The amount of food consumed during these feasts, which might continue over a number of days, was enormous. When, in September 1465, the enthronement of George Neville as Archbishop of York was celebrated at Cawood Castle to demonstrate the riches and power of his family, 28 peers, 59 knights, 10 abbots, 7 bishops, numerous lawyers, clergy, esquires and ladies, together with their attendants and servants arrived at the castle. Counting the archbishop's own family and servants there were about 2500 to be fed at each meal. They consumed 4000 pigeons and 4000 crays, 2000 chickens, 204 cranes, 104 peacocks, 100 dozen quails, 400 swans, 400 herons, 113 oxen, 6 wild bulls, 608 pikes and bream, 12 porpoises and seals, 1000 sheep, 304 calves, 2000 pigs, 1000 capons, 400 plovers, 200 dozen of the birds called "rees", 4000 mallards and teals, 204 kids, 204 bitterns, 200 pheasants, 500 partridges, 400 woodcocks, 100 curlews, 1000 egrets, over 500 stags, bucks and roes, 4000 cold and 1500 hot venison pies, 4000 dishes of jelly, 4000 baked tarts, 2000 hot custards with a proportionate quantity of bread, sugared delicacies and cakes. 300 tuns of ale were drunk, and 100 tuns of wine, a tun containing 252 gallons according to the usual reckoning. There must have been well over 60 pints of wine for each person.

[R. Mitchell and M. Leys, A History of the English People, 1950]

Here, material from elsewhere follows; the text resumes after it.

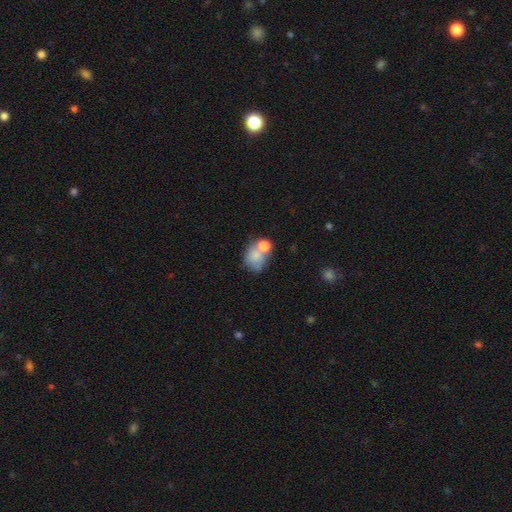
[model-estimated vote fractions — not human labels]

Not a lot of fresh fruit or vegetables in that lot! Most modern meat eaters would think twice about eating swans, porpoises or seals, but the earlier lords in their castles were even less squeamish:

By the end of the fourteenth century it had become a common practice to commit recipes and suggested bills of fare to writing. One such, in the reign of Richard II, which has survived, lists three courses beginning with larded boar's head and a pottage made from slowly boiled pork liver and kidneys. The first course also included beef, mutton, pork, swan, roasted rabbit and "tart". The second course comprised duck, pheasant, chicken, and two other pottages. One of these pottages was made of ground almonds seethed with good meat broth, minced onions, small parboiled birds -- sparrows, thrushes, starlings and linnets were all consumed as well as magpies, rooks and jackdaws. The third and last course included rabbits, hares, teals, woodcocks and snipe.

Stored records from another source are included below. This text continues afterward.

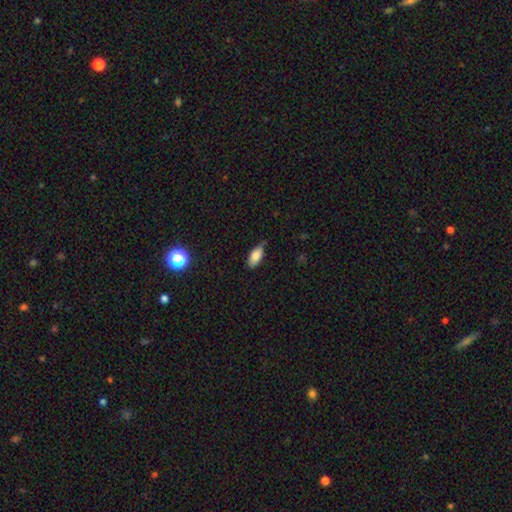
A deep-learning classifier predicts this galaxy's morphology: Smooth or featured?
  - smooth: 84% *
  - featured or disk: 8%
  - star or artifact: 8%
How rounded?
  - in between: 90% *
  - cigar-shaped: 8%
  - round: 3%
Merging?
  - none: 67% *
  - minor disturbance: 28%
  - major disturbance: 4%
  - merger: 2%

This was a relatively modest dinner. For a more ambitious meal the recommended bill of fare, again arranged in three courses, included duck; teals; herons; roasted veal, pork and capon; small birds in an almond milk sauce and a mixed meat tart. Finally there came a "sarsed browet" into which, in a most complicated recipe, was stirred a wild mixture of herbs and spices, rabbits, squirrels, and partridges. That was the first course. With the second course came more ducks and rabbits; pheasant; venison and hedgehog. The third course provided more partridges and boar; roasted cranes, kids and curlews; a peacock served in the skin which was sown back on to the roast flesh complete with feathers, head and tail.
[W. Mead, The English Medieval Feast, 1931]

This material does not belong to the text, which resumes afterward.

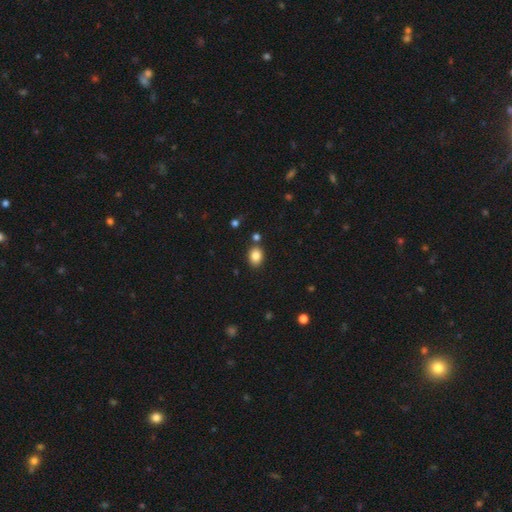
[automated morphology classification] This is clearly a smooth galaxy (84%). How rounded: possibly in between (59%). Merging: clearly none (82%).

Admittedly the range of vegetables in England at that time was rather limited compared to the Mediterranean area, but they managed to import status items:

The variety of vegetables, though it became much wider from the 14th century onwards, was far narrower than it is today. Dried peas and beans were served often enough, so were onions, leeks, turnips and garlic; but the early medieval gardener was much more likely to concentrate on herbs, and the medieval cook on spices, than they were on the kinds of fresh green vegetables which were enjoyed in France. Sage, parsley, fennel and borage, were all widely grown in England; while the amounts of spices handed over to the cook from the wardrobe were immense. Both mustard and pepper were used lavishly in cooking; so was ginger which was valued for its medicinal properties as well as its culinary effects. Cummin, cloves, saffron, mace, nutmeg, cinnamon, coriander and galingale, an aromatic root from East Asia, were to be found in the wardrobes of all households which could afford them. So were such exotic spices as zedoary, a ginger-like substance made from the rootstock of an East Indian plant, and cubebs, the pungent and peppery berries of a Javanese shrub, though these had to be used more sparingly, being so costly. One 14th century recipe for a preserve containing nuts, carrots, turnips, pumpkins, peaches and pears required 1lb of mustard seed for every 500 nuts, half a pound each of anise and horseradish, as well as liberal measures of fennel, coriander, cloves, cinnamon, pepper, ginger, saffron, nutmeg, red cedar, grain of Paradise, caraways (pounded and soaked in vinegar), two pounds of mashed raisins, wine, and twelve pounds of honey.
Honey was frequently employed for sweetening and for the making of gingerbread; but sugar, expensive though it was at up to 2 shillings a pound, was as familiar to cooks as honey in all large households. The Countess of Leicester's household was getting through about eight pounds of sugar a month in 1265. Her accounts also reveal purchases of rice, another delicacy; and large amounts of almonds which were often eaten with rice and, when dried, were served with other dried fruits such as dates, raisins and figs, mostly imported from Spain.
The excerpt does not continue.